U.S. District Judge Richard Leon denied the National Trust for Historic Preservation’s request for a temporary restraining order, but said he would hear arguments early next year about whether to issue a longer-term preliminary injunction against the project.
Attorney General Pam Bondi celebrated the win, even if there are more battles to come in the case:
We will continue defending the President’s project in court in the coming weeks.
As I mentioned, the battle isn’t over, and the administration will need to provide updates to the judge on schedule:
The Trump administration told U.S. District Judge Richard Leon on Tuesday that within the next “two weeks” it expects to meet with the National Capital Planning Commission and the Commission of Fine Arts to review plans that Justice Department attorney Adam Gustafson told the court were not yet finalized.
Tad Heuer, the national trust's attorney, quipped that with this administration, “It’s always going to happen in the next two weeks.”
“The court will hold them to that,” the judge responded. “They have until the end of this month.”
The Left acts as if Trump is the first president to ever think of modernizing and renovating the White House, but it's not so:
Now Trump and private donors are paying to make it happen.

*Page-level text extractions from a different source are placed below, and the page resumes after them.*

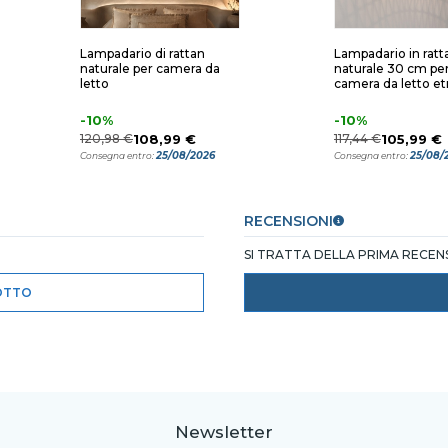
Lampadario di rattan
Lampadario in ratt
naturale per camera da
naturale 30 cm pe
letto
camera da letto et
-10%
-10%
120,98 €
108,99 €
117,44 €
105,99 €
25/08/2026
25/08/
Consegna entro:
Consegna entro:
RECENSIONI
SI TRATTA DELLA PRIMA RECE
OTTO
Newsletter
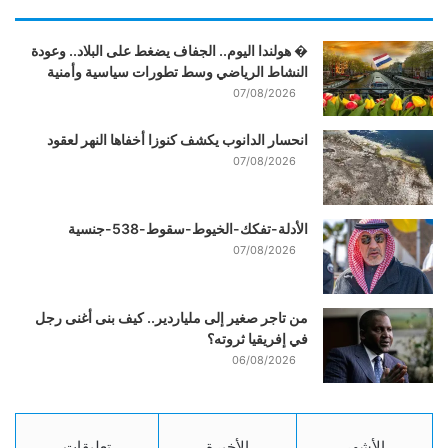
� هولندا اليوم.. الجفاف يضغط على البلاد.. وعودة
النشاط الرياضي وسط تطورات سياسية وأمنية
07/08/2026
انحسار الدانوب يكشف كنوزا أخفاها النهر لعقود
07/08/2026
الأدلة-تفكك-الخيوط-سقوط-538-جنسية
07/08/2026
من تاجر صغير إلى ملياردير.. كيف بنى أغنى رجل
في إفريقيا ثروته؟
06/08/2026
الأشهر
الأخيرة
تعليقات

It’s been pathetic to see leftists and Democrats whining about the cost of Trump’s massive ballroom — even though it’s entirely privately funded — even while Gov. Tim Walz of Minnesota was asleep at the wheel when hundreds of millions of dollars were defrauded from federally funded nutrition programs run by the state. California Gov. Gavin Newsom, meanwhile, criticizes the ballroom project in his endless mean tweets, but he himself is unaware or unwilling to reveal how much a massive state capitol project is costing taxpayers, even though it’s being built right down the street from his office.
The court proceedings over the big project will continue, but it was nice for one day at least to write that a federal judge actually declined an opportunity to derail the duly elected president’s agenda. As my grandmother might have said, "Wonders will never cease.”